The startling rates of teenage pregnancy and young women in their early 20s who already have several children, some by various fathers, perhaps shows that young girls specifically are in need of further empowerment and self-esteem workshops in order to reinforce the fact that love doesn’t have to manifest in physical intimacy. From the research and interactions I have had with local girls in the community, I have seen that young people here are in need of relationship advice more than anything.

The women and young girls we have worked with during our time in Intibucá have demonstrated misguided beliefs and opinions on what their roles in intimate relationships should be. The moment this really hit me was while delivering our sex education workshops - which, it must be mentioned, we have managed to deliver to eight different classes of boys and girls across La Esperanza, totalling over 250 students. We held an interactive true or false activity, where the students were asked whether they thought that ‘having intercourse with your partner was proof of love’. Surprisingly the groups of girls seemed very unsure and more than half of them believed it to be true. Interestingly, the same workshops and questions when delivered to their male counterparts showed unanimously that they did not believe that intercourse was proof of love. This further reinforced to me the necessity for further work to be carried out in the subject area to empower women to encourage change. 

We have encountered a strong sense of hopelessness among the population, many feel powerless and unable to see things changing, so it has proved difficult to motivate people to want to help. There is also a strong sense of mistrust towards NGOs and similar organisations, due to the perceived high levels of corruption that the country has fallen victim to. There are still strong tensions in regards to politics and it’s a subject that we were told upon arrival to avoid. Unfortunately, this isn’t a problem unique to Honduras or Central America; this is a phenomenon that occurs in developing countries across the world. The answer isn’t to stop supporting these countries but rather to invest money in volunteers reducing the likelihood of corruption and which in turn will increase communities trust in NGOs. The answer isn’t money, but people powered development. 
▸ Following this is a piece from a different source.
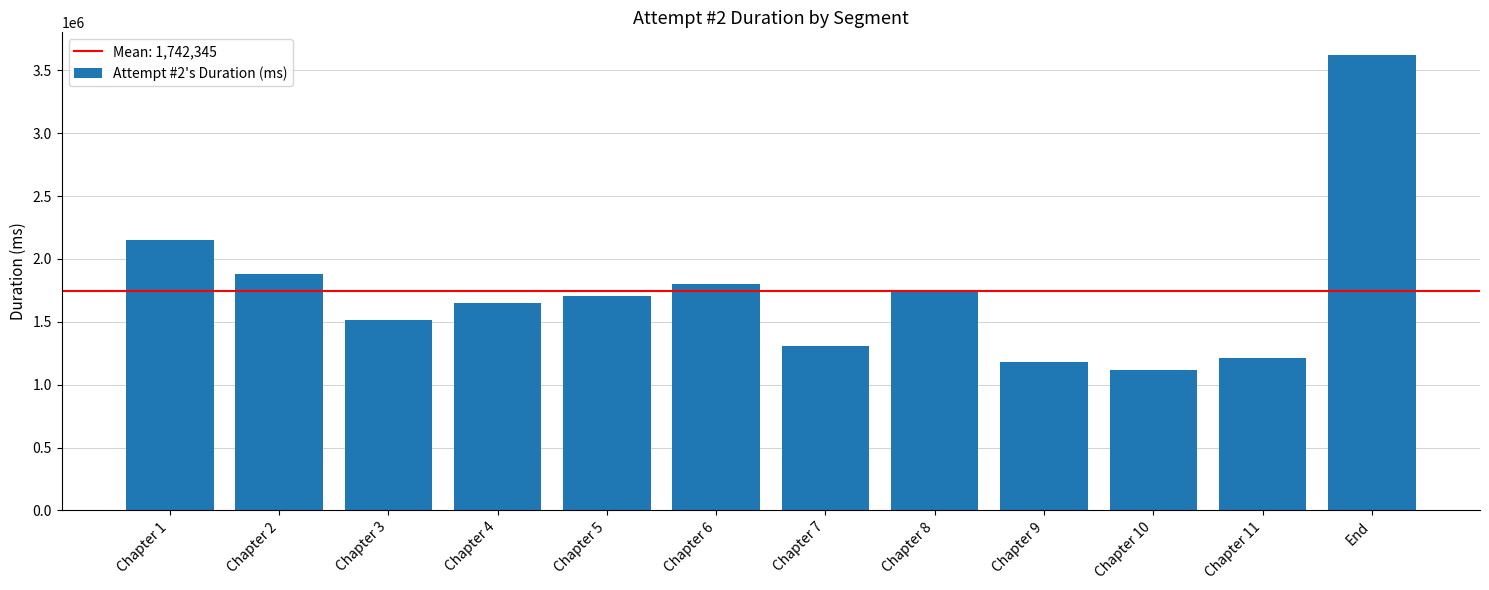

What is the maximum value shown in the chart?

3621853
On 25 November - the International Day for the Elimination of Violence Against Women, it was decided among volunteers that we would create a video campaign to increase awareness of the violence that women are subject to around the world. The campaign was designed in a way that would get people talking about violence and encouraging people to speak out, instead of suffering alone. Our campaign video, which featured people of all ages, genders and nationality holding orange placards saying ‘my mind/body, my territory’ or ‘your mind/body, your territory’, proved a success and exceeded 1000+ views in under 24 hours. But the most impactful aspect of the making of this video has definitely been the open discussions we had on the street struck up with people from the local community, who are grateful and supportive of change.
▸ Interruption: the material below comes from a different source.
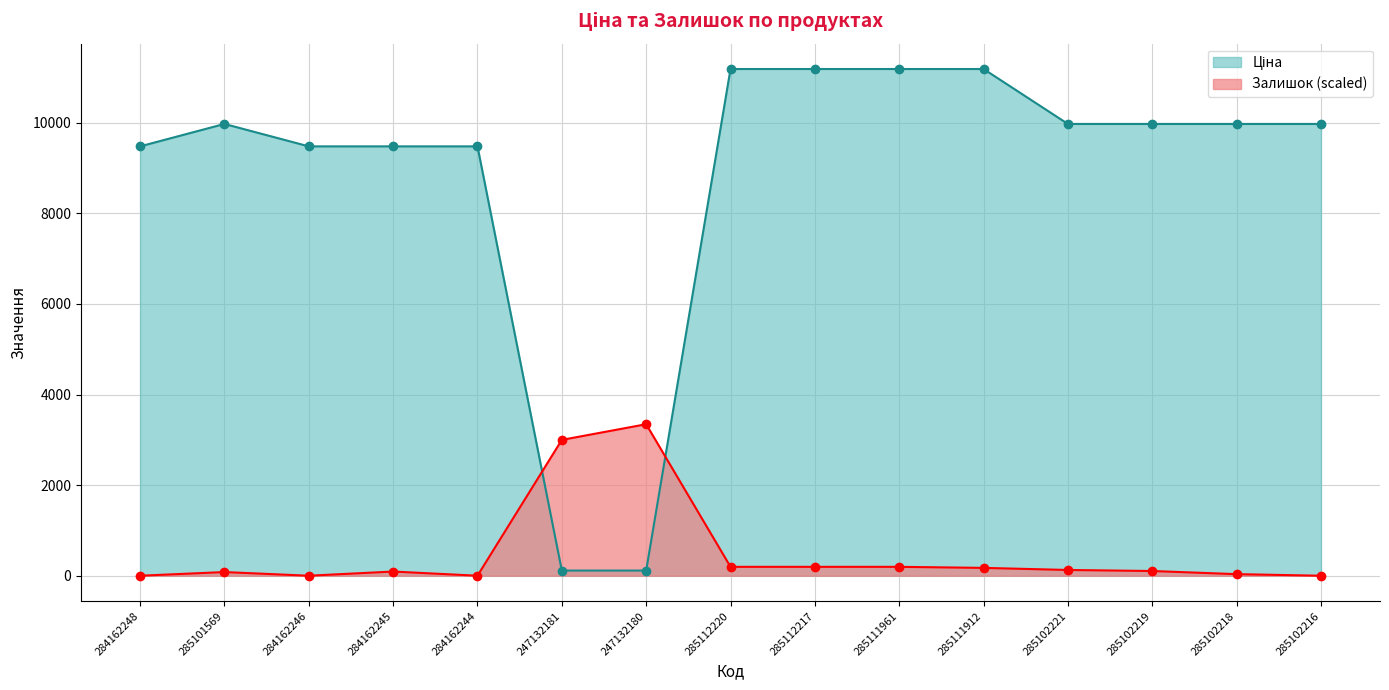

True or false: Ціна has more than 2 interior local peaks.

False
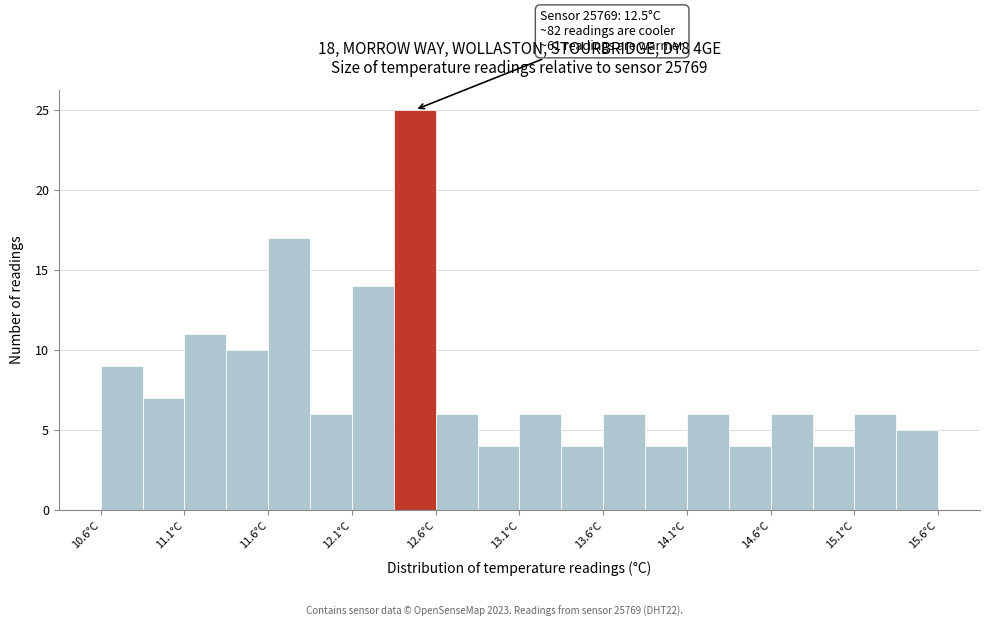

Over which range of the x-axis is the bar tallest?

12.35 to 12.60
Furthermore, on the ICS programme UK volunteers have been paired with national volunteers, young people who have an interest in the development of their country. After the time I have spent working and living in Honduras, I now firmly believe in this method of international development. The key to this is to motivate young people to be more involved in the change and development of their own countries. People must want to help other people for the simple reason that they want to help, not for any other reason, such as financial or selfish rewards. It is this that will foster good citizenship and this is how young people can help transform the world.